For evidence of fires started by ‘smart’ meters, see Sharon Noble’s report https://stopsmartmetersbc.com/bcuc-smart-meter-fires-the-failure-to-protect/. In our village, as with many other communities, directly after a fire gutted a local business the smart meter was removed — before a fire marshal could investigate whether the meter was the cause of the fire.
Astonishingly — and, one would think, illegally — this is BCH policy.
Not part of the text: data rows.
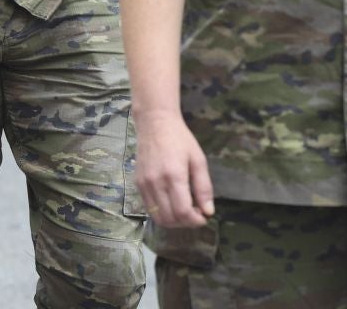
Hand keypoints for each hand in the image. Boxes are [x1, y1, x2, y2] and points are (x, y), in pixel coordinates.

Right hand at [134, 110, 215, 227]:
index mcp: (174, 176)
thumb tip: (208, 211)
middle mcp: (156, 183)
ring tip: (184, 210)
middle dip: (185, 222)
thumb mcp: (198, 160)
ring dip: (173, 221)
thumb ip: (203, 187)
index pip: (182, 212)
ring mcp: (144, 184)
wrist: (155, 123)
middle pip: (170, 218)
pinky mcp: (138, 184)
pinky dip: (162, 212)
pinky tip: (172, 202)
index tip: (204, 217)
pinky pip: (149, 208)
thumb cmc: (180, 139)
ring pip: (157, 217)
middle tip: (196, 214)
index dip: (195, 221)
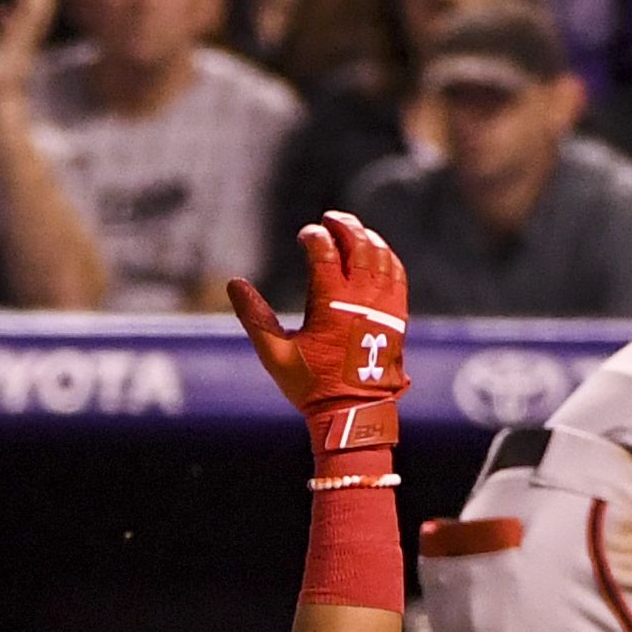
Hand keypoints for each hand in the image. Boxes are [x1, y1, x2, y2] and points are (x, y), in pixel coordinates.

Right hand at [227, 212, 411, 452]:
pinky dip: (386, 256)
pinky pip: (397, 275)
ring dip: (366, 237)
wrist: (353, 412)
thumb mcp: (275, 354)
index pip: (325, 253)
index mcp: (331, 305)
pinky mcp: (397, 316)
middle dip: (344, 226)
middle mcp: (362, 300)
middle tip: (330, 219)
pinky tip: (376, 252)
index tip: (304, 235)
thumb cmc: (311, 386)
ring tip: (352, 229)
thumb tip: (233, 283)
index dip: (314, 236)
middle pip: (358, 245)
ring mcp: (384, 306)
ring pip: (381, 256)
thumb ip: (254, 317)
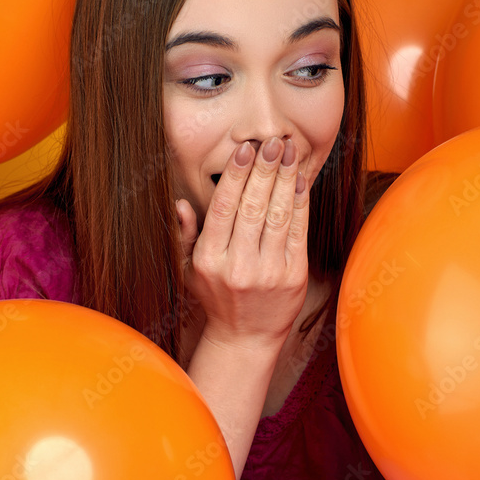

As you know, ‘smart’ meters in B.C. are not approved by CSA or UL. Perhaps if they were, and if installers were properly trained, there would be fewer devastating fires.
I apologize for the lengthy letter, but felt you should know the details of our situation. Our account is registered under the name XX, account #xxxxxx.
Sean Arthur Joyce
Sent: March 18, 2018
To: Milobar.MLA, Peter <email@example.com>
Subject: small cell wireless
Dear Mr. Milobar
Please watch the above short videos which speak to the health concerns of the wireless technology and its latest proposed innovations. I reluctantly moved from my hometown to a more remote area with a view to the Precautionary Approach, in light of the fact that I have 3 friends who are EHS [electrohypersensitive] and one former colleague and friend who has since died. Our son, who lives in Vancouver, was diagnosed with cancer in 2016; there has been no cancer in our family previous to this, apart from my grandmother, who was a smoker. We have had a smart meter forced upon us, though we paid the extortion fees for our analog for several years. Please take the time to inform yourself of the health issues (if not the safety, security and privacy issues) of smart meters, and the danger we are putting our youth in, with Wi-Fi in the schools. You are in a position to have some influence, if only you use it in the right way.
Director, Coalition to Stop Smart Meters
“An activist is someone who cannot help but fight for something. That person is not usually motivated by a need for power, or money, or fame, but in fact driven slightly mad by some injustice, some cruelty, some unfairness – So much so that he or she is compelled by some moral engine to act to make it better.”